I just find it really interesting that your first point was that you suspect girls are not always kind to him. So what if they aren’t? Boys were not always kind to me. But guess what? It didn’t turn me into a homicidal maniac. Why is that? Because society does not keep telling me that I am owed anything. Society does not tell me that I have a right to the time, energy, body and LIFE of somebody else. This is what men have been told for millennia. It’s sickening.

Conundrumseverywhere · 29/03/2025 13:07

This is such an interesting thread. I have two male relatives who are disenfranchised, never had a gf, life hasn’t turned out as they expected. They are actually decent kind people, but in later life have turned quite bitter and become loners. It’s sad to see. They just didn’t fit in with society’s norms. One is on the spectrum and the other has a lot of childhood trauma . Amongst people I know, many have sons who have mental health issues, can’t cope with modern life , and are isolated and lonely. Some can’t work either. It’s very sad.

WaryCrow · 29/03/2025 13:10

hookeywole · 28/03/2025 19:12

Now those who don’t fit that model are getting the jobs and power, just being a man isn’t enough anymore and this is hard to deal with for some.
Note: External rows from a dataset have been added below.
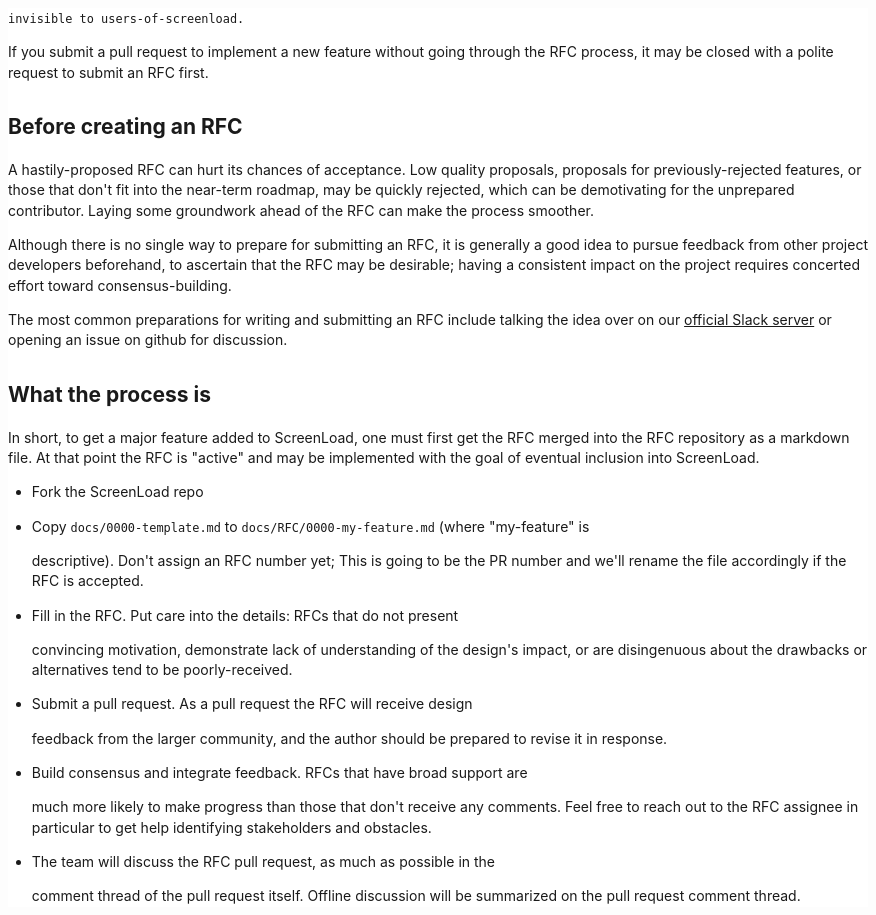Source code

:     invisible to users-of-screenload.

If you submit a pull request to implement a new feature without going through
the RFC process, it may be closed with a polite request to submit an RFC first.

## Before creating an RFC

[Before creating an RFC]: #before-creating-an-rfc

A hastily-proposed RFC can hurt its chances of acceptance. Low quality
proposals, proposals for previously-rejected features, or those that don't fit
into the near-term roadmap, may be quickly rejected, which can be demotivating
for the unprepared contributor. Laying some groundwork ahead of the RFC can
make the process smoother.

Although there is no single way to prepare for submitting an RFC, it is
generally a good idea to pursue feedback from other project developers
beforehand, to ascertain that the RFC may be desirable; having a consistent
impact on the project requires concerted effort toward consensus-building.

The most common preparations for writing and submitting an RFC include talking
the idea over on our [official Slack server](screenloadworkspace.slack.com) or opening an issue on github for discussion.

## What the process is

[What the process is]: #what-the-process-is

In short, to get a major feature added to ScreenLoad, one must first get the RFC
merged into the RFC repository as a markdown file. At that point the RFC is
"active" and may be implemented with the goal of eventual inclusion into ScreenLoad.

  + Fork the ScreenLoad repo
  + Copy `docs/0000-template.md` to `docs/RFC/0000-my-feature.md` (where "my-feature" is

    descriptive). Don't assign an RFC number yet; This is going to be the PR
    number and we'll rename the file accordingly if the RFC is accepted.

  + Fill in the RFC. Put care into the details: RFCs that do not present

    convincing motivation, demonstrate lack of understanding of the design's
    impact, or are disingenuous about the drawbacks or alternatives tend to
    be poorly-received.

  + Submit a pull request. As a pull request the RFC will receive design

    feedback from the larger community, and the author should be prepared to
    revise it in response.

  + Build consensus and integrate feedback. RFCs that have broad support are

    much more likely to make progress than those that don't receive any
    comments. Feel free to reach out to the RFC assignee in particular to get
    help identifying stakeholders and obstacles.

  + The team will discuss the RFC pull request, as much as possible in the

    comment thread of the pull request itself. Offline discussion will be
    summarized on the pull request comment thread.


[ScreenLoad RFCs]: #screenload-rfcs
[Table of Contents]: #table-of-contents
[When you need to follow this process]: #when-you-need-to-follow-this-process
[The RFC life-cycle]: #the-rfc-life-cycle
[Reviewing RFCs]: #reviewing-rfcs
[Implementing an RFC]: #implementing-an-rfc
[RFC Postponement]: #rfc-postponement
[Help this is all too informal!]: #help-this-is-all-too-informal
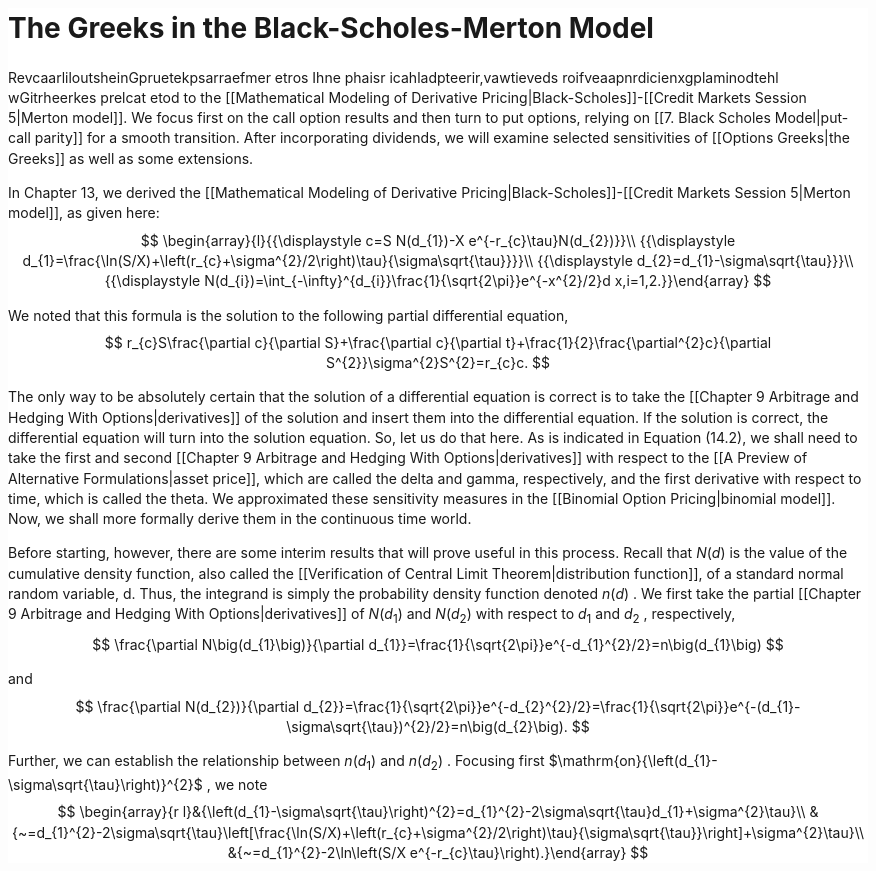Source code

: # The Greeks in the Black-Scholes-Merton Model  

RevcaarliloutsheinGpruetekpsarraefmer etros  Ihne phaisr icahladpteerir,vawtieveds roifveaapnrdicienxgplaminodtehl wGitrheerkes prelcat etod to the [[Mathematical Modeling of Derivative Pricing|Black-Scholes]]-[[Credit Markets Session 5|Merton model]]. We focus first on the call option results and then turn to put options, relying on [[7. Black Scholes Model|put-call parity]] for a smooth transition. After incorporating dividends, we will examine selected sensitivities of [[Options Greeks|the Greeks]] as well as some extensions.  

In Chapter 13, we derived the [[Mathematical Modeling of Derivative Pricing|Black-Scholes]]-[[Credit Markets Session 5|Merton model]], as given here:  
$$
\begin{array}{l}{{\displaystyle c=S N(d_{1})-X e^{-r_{c}\tau}N(d_{2})}}\\ {{\displaystyle d_{1}=\frac{\ln(S/X)+\left(r_{c}+\sigma^{2}/2\right)\tau}{\sigma\sqrt{\tau}}}}\\ {{\displaystyle d_{2}=d_{1}-\sigma\sqrt{\tau}}}\\ {{\displaystyle N(d_{i})=\int_{-\infty}^{d_{i}}\frac{1}{\sqrt{2\pi}}e^{-x^{2}/2}d x,i=1,2.}}\end{array}
$$  

We noted that this formula is the solution to the following partial differential equation,  
$$
r_{c}S\frac{\partial c}{\partial S}+\frac{\partial c}{\partial t}+\frac{1}{2}\frac{\partial^{2}c}{\partial S^{2}}\sigma^{2}S^{2}=r_{c}c.
$$  

The only way to be absolutely certain that the solution of a differential equation is correct is to take the [[Chapter 9 Arbitrage and Hedging With Options|derivatives]] of the solution and insert them into the differential equation. If the solution is correct, the differential equation will turn into the solution equation. So, let us do that here. As is indicated in Equation (14.2), we shall need to take the first and second [[Chapter 9 Arbitrage and Hedging With Options|derivatives]] with respect to the [[A Preview of Alternative Formulations|asset price]], which are called the delta and gamma, respectively, and the first derivative with respect to time, which is called the theta. We approximated these sensitivity measures in the [[Binomial Option Pricing|binomial model]]. Now, we shall more formally derive them in the continuous time world.  

Before starting, however, there are some interim results that will prove useful in this process. Recall that $N(d)$ is the value of the cumulative density function, also called the [[Verification of Central Limit Theorem|distribution function]], of a standard normal random variable, d. Thus, the integrand is simply the probability density function denoted $n(d)$ . We first take the partial [[Chapter 9 Arbitrage and Hedging With Options|derivatives]] of $N(d_{1})$ and $N(d_{2})$ with respect to $d_{1}$ and $d_{2}$ , respectively,  
$$
\frac{\partial N\big(d_{1}\big)}{\partial d_{1}}=\frac{1}{\sqrt{2\pi}}e^{-d_{1}^{2}/2}=n\big(d_{1}\big)
$$  

and  
$$
\frac{\partial N(d_{2})}{\partial d_{2}}=\frac{1}{\sqrt{2\pi}}e^{-d_{2}^{2}/2}=\frac{1}{\sqrt{2\pi}}e^{-(d_{1}-\sigma\sqrt{\tau})^{2}/2}=n\big(d_{2}\big).
$$  

Further, we can establish the relationship between $n(d_{1})$ and $n(d_{2})$ . Focusing first $\mathrm{on}{\left(d_{1}-\sigma\sqrt{\tau}\right)}^{2}$ , we note  
$$
\begin{array}{r l}&{\left(d_{1}-\sigma\sqrt{\tau}\right)^{2}=d_{1}^{2}-2\sigma\sqrt{\tau}d_{1}+\sigma^{2}\tau}\\ &{~=d_{1}^{2}-2\sigma\sqrt{\tau}\left[\frac{\ln(S/X)+\left(r_{c}+\sigma^{2}/2\right)\tau}{\sigma\sqrt{\tau}}\right]+\sigma^{2}\tau}\\ &{~=d_{1}^{2}-2\ln\left(S/X e^{-r_{c}\tau}\right).}\end{array}
$$  
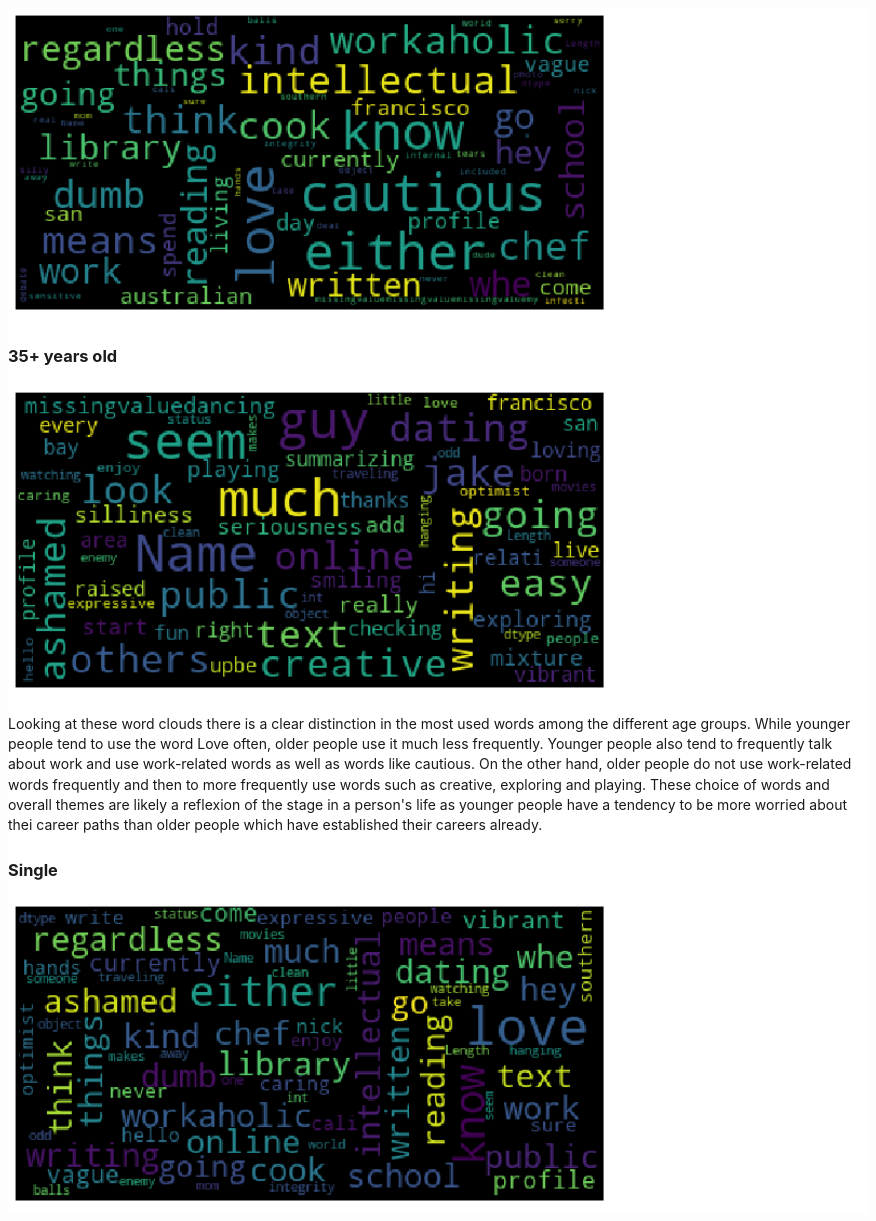<img src="Pictures/Cloud Young.png" width=70%>


### 35+ years old

<img src="Pictures/Cloud Old.png" width=70%>


Looking at these word clouds there is a clear distinction in the most used words among the different age groups. While younger people tend to use the word Love often, older people use it much less frequently. Younger people also tend to frequently talk about work and use work-related words as well as words like cautious. On the other hand, older people do not use work-related words frequently and then to more frequently use words such as creative, exploring and playing. These choice of words and overall themes are likely a reflexion of the stage in a person's life as younger people have a tendency to be more worried about thei career paths than older people which have established their careers already.


### Single

<img src="Pictures/Cloud Single.png" width=70%>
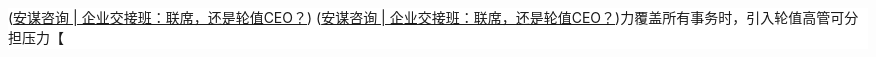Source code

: ([安谋咨询 | 企业交接班：联席，还是轮值CEO？](https://www.niuhrd.com/5224.html#:~:text=2004%E5%B9%B4%EF%BC%8C%E7%BE%8E%E5%9B%BD%E8%91%97%E5%90%8D%E7%9A%84%E5%92%A8%E8%AF%A2%E5%85%AC%E5%8F%B8%E7%BE%8E%E4%B8%96%EF%BC%88Mercer%EF%BC%89%E5%9C%A8%E4%B8%BA%E5%8D%8E%E4%B8%BA%E8%BF%9B%E8%A1%8C%E7%BB%84%E7%BB%87%E6%9C%BA%E6%9E%84%E4%BC%98%E5%8C%96%EF%BC%8C%E5%B8%AE%E5%85%B6%E7%BB%84%E5%BB%BA%E4%BA%86%E9%AB%98%E7%BA%A7%E7%BB%8F%E8%90%A5%E7%AE%A1%E7%90%86%E5%9B%A2%E9%98%9FEMT%EF%BC%88Executive%20Management%20Team%20%EF%BC%89%EF%BC%8C%E5%8F%96%E6%B6%88%E4%BA%86%E6%B2%BF%E7%94%A810%E5%A4%9A%E5%B9%B4%E7%9A%84%E6%80%BB%E8%A3%81%E5%8A%9E%E5%85%AC%E4%BC%9A%E8%AE%AE%EF%BC%8C%E5%85%AC%E5%8F%B8%E9%87%8D%E5%A4%A7%E6%88%98%E7%95%A5%E5%86%B3%E7%AD%96%E5%9D%87%E7%94%B1EMT%E5%86%B3%E5%AE%9A%E3%80%82%E7%BE%8E%E4%B8%96%E6%9C%80%E5%88%9D%E5%BB%BA%E8%AE%AE%E7%94%B1%E4%BB%BB%E6%AD%A3%E9%9D%9E%E6%8B%85%E4%BB%BBEMT%E4%B8%BB%E5%B8%AD%EF%BC%8CEMT%E4%B8%80%E4%B8%AA%E6%9C%88%E8%A6%81%E4%BE%8B%E8%A1%8C%E5%BC%80%E4%B8%80%E4%B8%A4%E5%A4%A9%E7%9A%84%E4%BC%9A%E8%AE%AE%EF%BC%8C%E4%BB%BB%E6%AD%A3%E9%9D%9E%E8%AF%B4%E4%BB%96%E5%9D%90%E4%B8%8D%E4%BD%8F%EF%BC%8C%E4%B8%8D%20%E5%BD%93%E8%BF%99%E4%B8%AA%E4%BC%9A%E8%AE%AE%E4%B8%BB%E6%8C%81%E8%80%85%E3%80%82CEO%E4%B8%8D%E4%B8%BB%E6%8C%81%E4%BC%9A%E8%AE%AE%EF%BC%8C%E9%82%A3%E6%80%8E%E4%B9%88%E5%8A%9E%EF%BC%9F%E4%BB%BB%E6%AD%A3%E9%9D%9E%E5%B8%8C%E6%9C%9B%E8%BF%99%E4%B8%AA%E8%81%8C%E4%BD%8D%E7%94%B1%E5%90%84%E4%BD%8D%E9%AB%98%E7%AE%A1%E8%BD%AE%E6%B5%81%E6%8B%85%E4%BB%BB%EF%BC%8C%E4%BA%8E%E6%98%AF,2011%E5%B9%B4%E6%9C%9F%E9%97%B4%EF%BC%8C%E5%8D%8E%E4%B8%BAEMT%E5%9B%A2%E9%98%9F8%E4%B8%AA%E4%BA%BA%E5%BC%80%E5%A7%8B%E8%BD%AE%E6%B5%81%E6%89%A7%E6%8E%8C%E5%A4%A7%E6%9D%83%EF%BC%8C%E6%AF%8F%E4%BA%BA%E8%BD%AE%E5%80%BC%E6%9C%9F%E4%B8%BA%E5%8D%8A%E5%B9%B4%E3%80%82)) ([安谋咨询 | 企业交接班：联席，还是轮值CEO？](https://www.niuhrd.com/5224.html#:~:text=%E4%BB%8E%E5%8D%8E%E4%B8%BA%E7%9A%84%E8%BD%AE%E5%80%BCCEO%E5%88%B6%E5%BA%A6%E5%8F%AF%E4%BB%A5%E7%9C%8B%E5%87%BA%EF%BC%8C%E5%AE%83%E5%92%8C%E8%81%94%E5%B8%ADCEO%E5%88%B6%E5%BA%A6%E8%BF%98%E6%98%AF%E6%9C%89%E6%AF%94%E8%BE%83%E5%A4%A7%E7%9A%84%E5%8C%BA%E5%88%AB%E7%9A%84%EF%BC%9A%E9%A6%96%E5%85%88%EF%BC%8C%E5%AE%83%E4%B8%8D%E6%98%AF%E4%B8%80%E7%A7%8DCEO%E7%9A%84%E6%9D%83%E5%8A%9B%E5%88%86%E4%BA%AB%EF%BC%8C%E8%80%8C%E6%98%AF%20%E4%B8%80%E7%A7%8D%E2%80%9C%E8%BD%AE%E6%B5%81%E5%9D%90%E5%BA%84%E2%80%9D%E5%88%B6%E3%80%82%E5%8D%B3%E5%9C%A8%E4%BB%BB%E4%BD%95%E6%97%B6%E5%88%BB%EF%BC%8C%E5%85%AC%E5%8F%B8%E5%8F%AA%E8%83%BD%E6%9C%89%E4%B8%80%E4%B8%AA%20%E2%80%9C%E5%A4%B4%E5%84%BF%E2%80%9D%EF%BC%8C%E5%B0%B1%E6%98%AF%E2%80%9C%E5%BD%93%E5%80%BC%E2%80%9D%E7%9A%84%E8%BD%AE%E5%80%BCCEO%EF%BC%8C%E5%85%B6%E5%AE%83%E8%BD%AE%E5%80%BCCEO%E6%98%AF%E5%86%B3%E7%AD%96%E5%9B%A2%E9%98%9F%E4%B8%80%E5%91%98%EF%BC%9B%E7%AC%AC%E4%BA%8C%EF%BC%8C%E5%9C%A8%E5%86%B3%E7%AD%96%E6%9C%BA%E5%88%B6%E4%B8%8A%EF%BC%8C%E5%AE%83%E6%9B%B4%E5%BC%BA%E8%B0%83%E9%9B%86%E4%BD%93%E5%86%B3%E7%AD%96%EF%BC%8C%E7%94%9A%E8%87%B3%E8%BF%9E%E5%88%9B%E5%A7%8B%E4%BA%BA%E4%BB%BB%E6%AD%A3%E9%9D%9E%E4%B9%9F%E4%B8%8D%E8%83%BD%E9%80%BE%E8%B6%8A%E8%BF%99%E4%B8%80%E6%9C%BA%E5%88%B6%EF%BC%8C%E8%99%BD%E7%84%B6%E4%BB%96%E6%8B%A5%E6%9C%89%E8%87%B3%E9%AB%98%E6%97%A0%E4%B8%8A%20%E7%9A%84%E4%B8%80%E7%A5%A8%E5%90%A6%E5%86%B3%E6%9D%83%EF%BC%8C%E4%BB%BB%E6%AD%A3%E9%9D%9E%E6%9B%BE%E7%BB%8F%E8%AF%B4%E8%BF%87%EF%BC%8C%E2%80%9C%E8%BF%99%E5%8D%81%E5%87%A0%E5%B9%B4%E6%9D%A5%EF%BC%8C%E5%8D%8E%E4%B8%BA%E6%98%AF%E9%9B%86%E4%BD%93%E7%AE%A1%E7%90%86%E5%86%B3%E7%AD%96%E6%9C%BA%E5%88%B6%EF%BC%8C%E6%89%80%E6%9C%89%E7%9A%84%E5%86%B3%E7%AD%96%E9%83%BD%E4%B8%8D%E6%98%AF%E6%88%91%E5%81%9A%E7%9A%84%EF%BC%8C%E6%88%91%E5%8F%AA%E6%98%AF%E6%9C%89%E5%8F%91%E8%A8%80%E6%9D%83%EF%BC%8C%E8%B7%9F%E5%A4%A7%E5%AE%B6%E8%AE%B2%E8%AE%B2%E6%88%91%E7%9A%84%E6%83%B3%E6%B3%95%EF%BC%8C%E5%85%B6%E5%AE%9E%E4%BB%96%E4%BB%AC%E6%9C%89%E6%97%B6%E5%80%99%E4%B9%9F%E4%B8%8D%E5%90%AC%EF%BC%8C%E6%88%91%E7%9A%84%E5%BE%88%E5%A4%9A%E6%83%B3%20%E6%B3%95%E4%B9%9F%E6%B2%A1%E6%9C%89%E8%A2%AB%E5%AE%9E%E6%96%BD%E3%80%82%E6%89%80%E4%BB%A5%EF%BC%8C%E6%88%91%E5%B0%B1%E5%A4%9A%E8%AE%B2%E5%87%A0%E6%AC%A1%EF%BC%8C%E8%BF%87%E5%87%A0%E5%B9%B4%E5%8F%AF%E8%83%BD%E4%BB%96%E4%BB%AC%E5%B0%B1%E5%90%AC%E4%BA%86%E5%91%A2%EF%BC%9F%E2%80%9D%EF%BC%9B%E7%AC%AC%E4%B8%89%EF%BC%8C%E6%9B%B4%E5%88%A9%E4%BA%8E%E6%9D%9C%E7%BB%9D%E2%80%9C%E5%B0%8F%E5%9B%A2%E4%BD%93%E5%88%A9%E7%9B%8A%E2%80%9D%E5%92%8C%E2%80%9C%E5%B1%B1%E5%A4%B4%E4%B8%BB%E4%B9%89%E2%80%9D%EF%BC%8C%E5%9B%A0%E4%B8%BA%E6%98%AF%E2%80%9C%E7%9A%87%E5%B8%9D%E8%BD%AE%E6%B5%81%E5%81%9A%E2%80%9D%EF%BC%8C%E4%B8%8B%E9%9D%A2%E7%9A%84%E4%BA%BA%E4%B9%9F%E4%B8%8D%E6%95%A2%E5%8E%BB%E7%AB%99%E9%98%9F%EF%BC%8C%E5%BD%93%E5%80%BCC,EO%E4%B9%9F%E4%B8%8D%E8%83%BD%E8%BF%87%E5%88%86%E8%80%83%E8%99%91%E8%87%AA%E5%B7%B1%E5%88%86%E7%AE%A1%E4%B8%9A%E5%8A%A1%E7%9A%84%E2%80%9C%E5%B0%8F%E5%9B%A2%E4%BD%93%E5%88%A9%E7%9B%8A%E2%80%9D%EF%BC%8C%E6%AF%95%E7%AB%9F%E4%B8%8B%E9%9D%A2%E7%9A%84%E8%BD%AE%E5%80%BCCEO%E9%83%BD%E7%9C%8B%E7%9D%80%E5%91%A2%E3%80%82))力覆盖所有事务时，引入轮值高管可分担压力【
But is there a conversation to be had around what a man should be these days? Because on one hand being a man isn't enough & women can do whatever a man does (rightfully so) but I think society still puts pressure on men to be breadwinners, not cry etc.

Let’s just remember, shall we, that this extraordinarily male-centred period was extraordinary and historically quite short, being the period after the world war when men came back from war and booted women out of jobs. Women have always worked - prior to the Industrial Revolution women had access to most trades and their work was valued. The further back you go, the more equality women’s work had. Men did not cry about forcing women out of trades and work and into dependency, nor did it cause women to become major social problems in the way it has men.

Im sick of male violence, male entitlement, male domination, and the endless justifications for it.

I view the major problems of our times being the slow, increasing build up of violence through more traditional media first, as the culture became more commercialist and sought increasing shock and ‘usp’ value. Later that went on to the internet and spiralled. At the same time sex started (for men) being pushed for sale more and more through the late 80s then 90s, as a market that will never go away: women were gaslit into believing it to be empowering, and men began to be sold their ‘need’ for sex. Again, once on the internet it has spiralled all as things to sell and now male entitlement is absolute. A gradual increase and spiralling of the trends of desperate commercialism after the wars, fully realised by the unrestrained internet maximising profits on sales for the common denominator, now endlessly justified.

I don’t think it will stop: I think it’ll take us into a second and longer dark age.